Items listed in a dataset:
>>>
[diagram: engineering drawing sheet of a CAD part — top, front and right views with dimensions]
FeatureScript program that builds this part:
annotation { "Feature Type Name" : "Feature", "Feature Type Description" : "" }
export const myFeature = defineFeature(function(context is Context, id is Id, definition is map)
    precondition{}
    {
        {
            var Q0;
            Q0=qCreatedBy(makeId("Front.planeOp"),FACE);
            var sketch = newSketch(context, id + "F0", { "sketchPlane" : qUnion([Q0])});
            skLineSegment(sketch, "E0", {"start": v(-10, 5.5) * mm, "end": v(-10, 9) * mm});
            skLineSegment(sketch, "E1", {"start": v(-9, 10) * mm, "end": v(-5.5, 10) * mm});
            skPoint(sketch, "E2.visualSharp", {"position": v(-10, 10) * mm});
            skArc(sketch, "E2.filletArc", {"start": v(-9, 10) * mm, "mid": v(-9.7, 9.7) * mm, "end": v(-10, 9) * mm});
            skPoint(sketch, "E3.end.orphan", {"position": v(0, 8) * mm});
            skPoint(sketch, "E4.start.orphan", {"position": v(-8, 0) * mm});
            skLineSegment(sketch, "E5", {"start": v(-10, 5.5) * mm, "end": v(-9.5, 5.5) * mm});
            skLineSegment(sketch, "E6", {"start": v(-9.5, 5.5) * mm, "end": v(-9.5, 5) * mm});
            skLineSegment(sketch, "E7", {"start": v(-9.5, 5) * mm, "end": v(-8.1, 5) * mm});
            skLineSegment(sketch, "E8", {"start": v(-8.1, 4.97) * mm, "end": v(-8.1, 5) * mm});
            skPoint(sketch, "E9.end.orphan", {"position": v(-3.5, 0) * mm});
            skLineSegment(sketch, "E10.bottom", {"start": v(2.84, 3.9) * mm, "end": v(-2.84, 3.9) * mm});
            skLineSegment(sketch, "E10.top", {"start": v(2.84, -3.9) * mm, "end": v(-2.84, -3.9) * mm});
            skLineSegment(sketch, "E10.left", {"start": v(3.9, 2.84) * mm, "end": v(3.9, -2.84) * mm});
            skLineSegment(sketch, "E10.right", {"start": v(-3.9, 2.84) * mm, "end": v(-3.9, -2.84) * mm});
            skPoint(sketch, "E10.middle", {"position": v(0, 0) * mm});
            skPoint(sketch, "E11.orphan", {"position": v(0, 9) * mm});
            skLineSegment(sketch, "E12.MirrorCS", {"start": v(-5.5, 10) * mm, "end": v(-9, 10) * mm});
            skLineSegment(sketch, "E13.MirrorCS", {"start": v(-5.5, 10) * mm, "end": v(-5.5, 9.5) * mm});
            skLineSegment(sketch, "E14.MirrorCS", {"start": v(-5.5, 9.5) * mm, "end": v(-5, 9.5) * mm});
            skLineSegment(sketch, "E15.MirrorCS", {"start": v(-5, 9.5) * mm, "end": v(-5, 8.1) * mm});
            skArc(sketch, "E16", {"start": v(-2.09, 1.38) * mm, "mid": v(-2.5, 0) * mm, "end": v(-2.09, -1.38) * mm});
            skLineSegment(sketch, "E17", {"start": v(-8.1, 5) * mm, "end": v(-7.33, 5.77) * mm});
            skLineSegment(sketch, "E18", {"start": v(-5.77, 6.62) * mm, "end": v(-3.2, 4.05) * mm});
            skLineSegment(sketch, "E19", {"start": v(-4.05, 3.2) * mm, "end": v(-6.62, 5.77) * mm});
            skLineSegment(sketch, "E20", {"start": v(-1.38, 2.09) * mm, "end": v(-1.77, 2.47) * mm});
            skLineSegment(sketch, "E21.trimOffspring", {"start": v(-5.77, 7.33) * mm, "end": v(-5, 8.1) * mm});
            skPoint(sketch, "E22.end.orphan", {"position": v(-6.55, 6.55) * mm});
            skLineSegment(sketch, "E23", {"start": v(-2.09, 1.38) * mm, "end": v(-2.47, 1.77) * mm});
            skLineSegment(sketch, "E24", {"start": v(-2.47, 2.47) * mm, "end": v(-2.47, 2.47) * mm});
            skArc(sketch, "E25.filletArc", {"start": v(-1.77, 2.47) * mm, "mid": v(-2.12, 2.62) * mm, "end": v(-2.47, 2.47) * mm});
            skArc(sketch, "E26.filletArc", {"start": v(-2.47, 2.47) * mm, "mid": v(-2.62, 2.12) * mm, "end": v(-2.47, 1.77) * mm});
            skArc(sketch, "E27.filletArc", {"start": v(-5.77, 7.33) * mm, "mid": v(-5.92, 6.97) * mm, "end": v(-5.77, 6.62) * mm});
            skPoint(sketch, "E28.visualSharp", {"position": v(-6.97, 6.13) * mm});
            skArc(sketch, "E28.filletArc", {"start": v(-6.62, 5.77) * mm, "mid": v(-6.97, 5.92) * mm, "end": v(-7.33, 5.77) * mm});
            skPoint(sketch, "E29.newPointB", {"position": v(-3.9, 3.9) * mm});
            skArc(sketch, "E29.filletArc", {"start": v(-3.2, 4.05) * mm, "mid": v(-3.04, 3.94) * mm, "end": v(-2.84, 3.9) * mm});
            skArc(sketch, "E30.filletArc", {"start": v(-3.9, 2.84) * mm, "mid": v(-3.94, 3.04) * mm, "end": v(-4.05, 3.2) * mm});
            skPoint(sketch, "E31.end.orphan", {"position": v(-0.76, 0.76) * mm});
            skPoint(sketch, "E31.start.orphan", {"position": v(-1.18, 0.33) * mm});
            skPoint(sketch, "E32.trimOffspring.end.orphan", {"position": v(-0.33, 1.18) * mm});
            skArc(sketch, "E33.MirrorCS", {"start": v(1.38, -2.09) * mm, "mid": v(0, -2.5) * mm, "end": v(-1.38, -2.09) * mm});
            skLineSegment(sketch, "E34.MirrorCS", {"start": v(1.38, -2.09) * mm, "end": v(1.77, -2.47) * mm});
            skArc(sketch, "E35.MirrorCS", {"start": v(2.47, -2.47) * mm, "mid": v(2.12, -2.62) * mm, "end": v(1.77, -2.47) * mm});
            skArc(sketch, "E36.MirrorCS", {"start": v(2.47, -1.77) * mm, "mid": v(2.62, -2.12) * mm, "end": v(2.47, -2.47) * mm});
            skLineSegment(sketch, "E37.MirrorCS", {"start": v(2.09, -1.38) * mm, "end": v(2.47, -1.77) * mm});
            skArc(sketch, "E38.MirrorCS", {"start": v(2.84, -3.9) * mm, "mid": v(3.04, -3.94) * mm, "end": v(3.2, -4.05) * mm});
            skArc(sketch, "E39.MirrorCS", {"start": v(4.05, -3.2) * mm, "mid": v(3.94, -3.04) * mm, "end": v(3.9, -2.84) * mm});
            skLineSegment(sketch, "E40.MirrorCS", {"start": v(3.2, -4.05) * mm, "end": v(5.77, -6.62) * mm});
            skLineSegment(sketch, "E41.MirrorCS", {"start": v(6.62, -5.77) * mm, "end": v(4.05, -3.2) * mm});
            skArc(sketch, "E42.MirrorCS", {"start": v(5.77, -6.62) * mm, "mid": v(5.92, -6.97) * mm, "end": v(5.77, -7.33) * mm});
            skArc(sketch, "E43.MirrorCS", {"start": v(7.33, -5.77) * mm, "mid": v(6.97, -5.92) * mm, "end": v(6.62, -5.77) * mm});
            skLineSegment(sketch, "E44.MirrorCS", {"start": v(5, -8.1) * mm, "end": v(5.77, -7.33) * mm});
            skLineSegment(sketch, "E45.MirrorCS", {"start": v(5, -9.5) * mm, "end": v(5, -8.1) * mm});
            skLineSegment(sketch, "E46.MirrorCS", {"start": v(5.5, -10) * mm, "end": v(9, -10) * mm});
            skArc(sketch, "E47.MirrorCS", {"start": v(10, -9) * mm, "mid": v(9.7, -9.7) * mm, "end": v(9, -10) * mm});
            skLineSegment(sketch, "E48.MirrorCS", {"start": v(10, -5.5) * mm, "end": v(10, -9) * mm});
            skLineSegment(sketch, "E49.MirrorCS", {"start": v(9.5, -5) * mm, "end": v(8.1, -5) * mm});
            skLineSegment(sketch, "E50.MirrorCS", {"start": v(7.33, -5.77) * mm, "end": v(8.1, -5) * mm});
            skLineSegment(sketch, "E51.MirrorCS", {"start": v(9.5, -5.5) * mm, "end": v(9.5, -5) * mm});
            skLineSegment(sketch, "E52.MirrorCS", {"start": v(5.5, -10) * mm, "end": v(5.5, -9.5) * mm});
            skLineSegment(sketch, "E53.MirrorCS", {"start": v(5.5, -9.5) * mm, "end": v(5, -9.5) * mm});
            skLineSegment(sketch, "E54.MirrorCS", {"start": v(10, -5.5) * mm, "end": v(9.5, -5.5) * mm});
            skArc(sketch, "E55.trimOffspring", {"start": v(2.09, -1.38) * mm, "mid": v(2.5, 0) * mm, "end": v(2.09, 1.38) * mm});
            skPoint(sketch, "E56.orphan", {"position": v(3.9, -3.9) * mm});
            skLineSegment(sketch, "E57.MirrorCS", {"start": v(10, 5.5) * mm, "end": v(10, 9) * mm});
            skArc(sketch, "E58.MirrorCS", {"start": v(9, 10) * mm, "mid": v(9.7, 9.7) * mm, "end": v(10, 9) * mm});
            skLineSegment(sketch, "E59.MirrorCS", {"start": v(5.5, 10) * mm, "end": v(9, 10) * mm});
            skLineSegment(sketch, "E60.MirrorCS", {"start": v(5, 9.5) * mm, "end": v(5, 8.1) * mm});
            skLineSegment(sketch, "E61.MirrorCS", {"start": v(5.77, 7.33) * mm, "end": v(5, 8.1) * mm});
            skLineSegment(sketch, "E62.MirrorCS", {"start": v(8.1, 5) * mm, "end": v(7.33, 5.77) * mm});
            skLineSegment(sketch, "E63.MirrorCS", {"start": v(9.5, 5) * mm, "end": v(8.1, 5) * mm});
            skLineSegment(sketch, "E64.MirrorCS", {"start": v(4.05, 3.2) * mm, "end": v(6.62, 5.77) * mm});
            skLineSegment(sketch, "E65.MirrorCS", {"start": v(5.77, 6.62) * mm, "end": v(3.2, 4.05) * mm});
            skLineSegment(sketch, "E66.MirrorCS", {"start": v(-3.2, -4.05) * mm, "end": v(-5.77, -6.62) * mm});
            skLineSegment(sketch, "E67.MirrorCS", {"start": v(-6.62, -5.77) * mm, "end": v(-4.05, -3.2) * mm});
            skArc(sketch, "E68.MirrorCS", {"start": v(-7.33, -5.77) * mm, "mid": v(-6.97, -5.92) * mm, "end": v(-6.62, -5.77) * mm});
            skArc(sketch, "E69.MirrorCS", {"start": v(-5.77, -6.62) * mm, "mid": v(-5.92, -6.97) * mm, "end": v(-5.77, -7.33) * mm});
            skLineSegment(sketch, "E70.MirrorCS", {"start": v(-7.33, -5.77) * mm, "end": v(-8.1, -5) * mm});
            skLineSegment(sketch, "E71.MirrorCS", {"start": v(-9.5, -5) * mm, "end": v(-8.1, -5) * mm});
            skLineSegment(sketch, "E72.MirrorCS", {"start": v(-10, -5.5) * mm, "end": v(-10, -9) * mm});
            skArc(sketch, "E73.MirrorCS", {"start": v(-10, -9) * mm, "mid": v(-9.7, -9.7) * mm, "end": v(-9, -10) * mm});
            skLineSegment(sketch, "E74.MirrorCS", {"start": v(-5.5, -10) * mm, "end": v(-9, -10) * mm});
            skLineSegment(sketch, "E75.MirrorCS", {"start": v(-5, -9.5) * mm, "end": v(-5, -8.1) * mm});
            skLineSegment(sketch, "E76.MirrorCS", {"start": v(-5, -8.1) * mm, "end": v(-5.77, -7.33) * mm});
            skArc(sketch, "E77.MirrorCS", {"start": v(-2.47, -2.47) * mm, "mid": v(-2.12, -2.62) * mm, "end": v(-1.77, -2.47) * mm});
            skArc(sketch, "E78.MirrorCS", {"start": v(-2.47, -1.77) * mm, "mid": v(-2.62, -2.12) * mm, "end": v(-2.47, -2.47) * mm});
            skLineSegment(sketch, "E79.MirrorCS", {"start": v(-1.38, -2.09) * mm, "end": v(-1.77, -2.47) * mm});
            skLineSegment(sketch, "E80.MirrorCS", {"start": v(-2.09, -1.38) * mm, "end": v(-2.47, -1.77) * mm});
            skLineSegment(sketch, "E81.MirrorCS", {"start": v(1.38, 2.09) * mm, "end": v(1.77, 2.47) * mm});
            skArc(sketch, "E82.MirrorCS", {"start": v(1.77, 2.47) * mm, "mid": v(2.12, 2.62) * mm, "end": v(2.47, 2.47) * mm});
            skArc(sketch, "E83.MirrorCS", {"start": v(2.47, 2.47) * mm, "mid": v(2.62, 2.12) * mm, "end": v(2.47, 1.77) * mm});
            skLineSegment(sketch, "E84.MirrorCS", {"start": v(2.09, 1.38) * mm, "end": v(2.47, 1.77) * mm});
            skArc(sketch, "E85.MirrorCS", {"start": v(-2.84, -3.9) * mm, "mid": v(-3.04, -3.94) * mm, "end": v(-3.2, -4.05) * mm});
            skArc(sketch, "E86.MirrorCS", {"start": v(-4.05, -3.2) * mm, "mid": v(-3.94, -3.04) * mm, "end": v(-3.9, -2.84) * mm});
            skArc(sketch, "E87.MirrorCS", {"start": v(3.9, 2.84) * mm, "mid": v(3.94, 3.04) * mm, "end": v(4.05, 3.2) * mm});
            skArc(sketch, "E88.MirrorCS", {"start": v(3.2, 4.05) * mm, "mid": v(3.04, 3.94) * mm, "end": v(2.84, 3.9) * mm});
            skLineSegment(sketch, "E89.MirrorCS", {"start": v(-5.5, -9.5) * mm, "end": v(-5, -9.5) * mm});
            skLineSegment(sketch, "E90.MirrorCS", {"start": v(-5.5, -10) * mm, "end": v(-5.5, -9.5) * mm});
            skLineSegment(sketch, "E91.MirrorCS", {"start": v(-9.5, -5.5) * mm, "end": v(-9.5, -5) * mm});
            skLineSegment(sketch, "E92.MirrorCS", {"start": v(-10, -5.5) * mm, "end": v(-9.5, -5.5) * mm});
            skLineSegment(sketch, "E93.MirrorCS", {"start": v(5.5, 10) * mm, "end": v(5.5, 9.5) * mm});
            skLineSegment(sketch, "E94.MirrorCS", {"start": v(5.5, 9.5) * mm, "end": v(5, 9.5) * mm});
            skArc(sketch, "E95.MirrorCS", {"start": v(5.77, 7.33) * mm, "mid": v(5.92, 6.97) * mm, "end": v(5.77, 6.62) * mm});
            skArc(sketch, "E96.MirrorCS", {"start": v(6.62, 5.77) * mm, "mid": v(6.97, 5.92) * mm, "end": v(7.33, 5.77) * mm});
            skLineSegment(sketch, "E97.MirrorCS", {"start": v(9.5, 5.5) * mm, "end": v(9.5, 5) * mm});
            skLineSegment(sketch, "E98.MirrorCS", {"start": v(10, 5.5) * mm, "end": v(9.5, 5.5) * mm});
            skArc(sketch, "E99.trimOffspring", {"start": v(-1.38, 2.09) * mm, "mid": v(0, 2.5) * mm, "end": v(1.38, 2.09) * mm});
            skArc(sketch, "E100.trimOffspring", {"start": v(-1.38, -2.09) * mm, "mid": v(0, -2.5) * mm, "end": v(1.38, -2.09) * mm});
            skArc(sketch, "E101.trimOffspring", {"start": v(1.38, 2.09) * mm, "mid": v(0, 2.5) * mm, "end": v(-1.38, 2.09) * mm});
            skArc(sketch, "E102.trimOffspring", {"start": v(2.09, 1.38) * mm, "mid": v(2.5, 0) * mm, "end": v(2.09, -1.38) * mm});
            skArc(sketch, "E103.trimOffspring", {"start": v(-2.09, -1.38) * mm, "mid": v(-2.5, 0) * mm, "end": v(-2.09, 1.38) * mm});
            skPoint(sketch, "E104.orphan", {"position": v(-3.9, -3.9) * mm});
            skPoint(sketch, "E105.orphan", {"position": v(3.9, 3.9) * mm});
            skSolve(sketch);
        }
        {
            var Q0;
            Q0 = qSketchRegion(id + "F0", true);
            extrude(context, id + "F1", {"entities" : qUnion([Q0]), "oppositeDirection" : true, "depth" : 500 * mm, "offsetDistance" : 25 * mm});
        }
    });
<<<
Task goal: Reproduce the rows from their beginning through the line containing "var sketch = newSketch(context, id", replacing "myFeature" with "plateFeature" and leaving everything else unchanged.

The response:
[diagram: engineering drawing sheet of a CAD part — top, front and right views with dimensions]
FeatureScript program that builds this part:
annotation { "Feature Type Name" : "Feature", "Feature Type Description" : "" }
export const plateFeature = defineFeature(function(context is Context, id is Id, definition is map)
    precondition{}
    {
        {
            var Q0;
            Q0=qCreatedBy(makeId("Front.planeOp"),FACE);
            var sketch = newSketch(context, id + "F0", { "sketchPlane" : qUnion([Q0])});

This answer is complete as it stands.